A este respecto, el pasado mes de septiembre inició para el IVAM (Instituto Valenciano de Arte Moderno) una campaña que consistía en varias acciones para dar visibilidad a las mujeres artistas, para que estén en pie de igualdad con los hombres en los museos contemporáneos, galerías y centros de arte. Esta propuesta nos recuerda la dificultad de hacer encajar a las mujeres en una estructura de poder que se perpetúa en masculino. De hecho, la ausencia en los museos de obra de mujeres no se debe a criterios de calidad artística, sino a la inercia sexista que durante tantos siglos ha dominado la historia del arte. El sujeto creador era siempre varón de tal modo que, desde antaño, genialidad y éxito comercial llevan el marchamo masculino. Aun hoy perdura ese sesgo, incluso a pesar de saber que la invisibilidad de las mujeres en los museos se debe a criterios ajenos al arte y que su causa ha de buscarse primordialmente en el techo de cristal, la brecha salarial o al hecho de que quienes ocupan la dirección de los museos sean en su mayoría varones. Dada esta situación es comprensible que en la agenda de un arte social con perspectiva de género se reivindique que las mujeres artistas queden proporcionalmente representadas y salgan del olvido que las ha hecho invisibles y desconocidas.
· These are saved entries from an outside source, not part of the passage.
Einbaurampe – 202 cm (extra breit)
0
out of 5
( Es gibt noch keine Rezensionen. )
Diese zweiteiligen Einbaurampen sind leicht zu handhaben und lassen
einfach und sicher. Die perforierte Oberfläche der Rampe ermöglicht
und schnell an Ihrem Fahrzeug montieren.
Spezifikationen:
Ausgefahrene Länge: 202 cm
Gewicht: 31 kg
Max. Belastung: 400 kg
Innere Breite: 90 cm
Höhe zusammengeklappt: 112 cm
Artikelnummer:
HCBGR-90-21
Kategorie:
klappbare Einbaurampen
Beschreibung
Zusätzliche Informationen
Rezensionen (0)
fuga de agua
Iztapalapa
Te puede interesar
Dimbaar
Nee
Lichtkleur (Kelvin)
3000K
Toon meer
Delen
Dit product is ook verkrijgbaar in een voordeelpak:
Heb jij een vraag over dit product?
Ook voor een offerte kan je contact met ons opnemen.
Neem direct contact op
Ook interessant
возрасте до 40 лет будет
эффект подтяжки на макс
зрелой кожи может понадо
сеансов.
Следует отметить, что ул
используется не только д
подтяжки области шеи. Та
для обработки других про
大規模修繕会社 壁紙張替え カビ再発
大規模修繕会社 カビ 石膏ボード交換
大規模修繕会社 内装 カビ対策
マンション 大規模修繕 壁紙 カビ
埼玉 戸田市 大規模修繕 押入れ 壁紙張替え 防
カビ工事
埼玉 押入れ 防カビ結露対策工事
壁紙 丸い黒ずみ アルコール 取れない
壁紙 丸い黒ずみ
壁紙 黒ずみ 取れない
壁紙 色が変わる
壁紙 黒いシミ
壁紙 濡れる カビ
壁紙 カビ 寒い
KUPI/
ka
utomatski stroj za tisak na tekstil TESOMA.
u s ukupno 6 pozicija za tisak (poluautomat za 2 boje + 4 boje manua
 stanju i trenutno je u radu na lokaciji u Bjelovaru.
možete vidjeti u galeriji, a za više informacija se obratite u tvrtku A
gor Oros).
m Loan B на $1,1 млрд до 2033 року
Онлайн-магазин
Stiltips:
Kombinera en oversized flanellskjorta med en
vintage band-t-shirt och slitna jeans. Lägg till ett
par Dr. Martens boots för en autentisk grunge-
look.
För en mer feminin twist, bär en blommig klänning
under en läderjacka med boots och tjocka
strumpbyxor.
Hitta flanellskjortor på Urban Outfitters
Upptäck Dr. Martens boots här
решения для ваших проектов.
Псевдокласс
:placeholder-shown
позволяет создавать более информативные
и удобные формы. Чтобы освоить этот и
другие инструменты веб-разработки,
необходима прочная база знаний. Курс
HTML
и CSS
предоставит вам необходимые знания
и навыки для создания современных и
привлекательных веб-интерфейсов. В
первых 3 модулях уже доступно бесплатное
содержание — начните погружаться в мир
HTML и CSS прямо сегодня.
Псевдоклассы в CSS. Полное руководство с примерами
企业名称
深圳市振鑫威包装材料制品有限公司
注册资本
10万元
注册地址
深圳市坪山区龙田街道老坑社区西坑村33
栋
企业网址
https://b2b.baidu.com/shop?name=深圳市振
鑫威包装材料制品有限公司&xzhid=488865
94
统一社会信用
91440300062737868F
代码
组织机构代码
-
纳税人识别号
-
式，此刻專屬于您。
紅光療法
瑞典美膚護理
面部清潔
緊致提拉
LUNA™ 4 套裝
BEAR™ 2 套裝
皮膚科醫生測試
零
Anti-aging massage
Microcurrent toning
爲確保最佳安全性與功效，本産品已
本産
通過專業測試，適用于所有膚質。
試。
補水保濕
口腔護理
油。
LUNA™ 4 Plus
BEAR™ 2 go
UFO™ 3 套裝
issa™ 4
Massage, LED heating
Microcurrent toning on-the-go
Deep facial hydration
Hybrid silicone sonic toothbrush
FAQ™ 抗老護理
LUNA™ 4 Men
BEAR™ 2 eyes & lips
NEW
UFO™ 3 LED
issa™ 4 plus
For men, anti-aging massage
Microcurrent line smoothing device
Una persona con la formación, la motivación y el tiempo suficiente es capaz de crear una obra con el valor artístico como para ser coleccionada. En esto nada tiene que ver el sexo con el que una persona nazca, ni el género que decida tener. Luego, ¿cómo es posible que las exposiciones de los museos y galerías no vayan acordes con el número de mujeres que se dedican profesionalmente al arte? Seguramente porque los pretendidos criterios de calidad son un código escrito, pero luego están los «códigos rojos» como los llama Adela Cortina que son las leyes no escritas que subyacen a los códigos legales. Son las plazas que todo el mundo sabe que están dadas a pesar de convocar una oposición, o el impuesto que paga el empresario al político para conseguir la adjudicación de un presupuesto. Los intereses que mueven estos códigos del arte no son prioritariamente artísticos ni culturales, sino, como todo el mundo puede imaginar, económicos. Son las normas de un mundo de lomos plateados de Wall Street. Lo peor de este código es que inexplicablemente sigue vinculando la figura masculina a la de «genio creador» y la de mujer con la de «musa». El resultado de ambos es descorazonador: el arte realizado por mujeres se vende de media un 47,6% más barato. La colección de obras plásticas que seleccionan y conservan los museos y centros de arte son el relato de nuestra cultura material, así que lo que en realidad están haciendo los museos es perpetuar esos estereotipos invisibilizadores.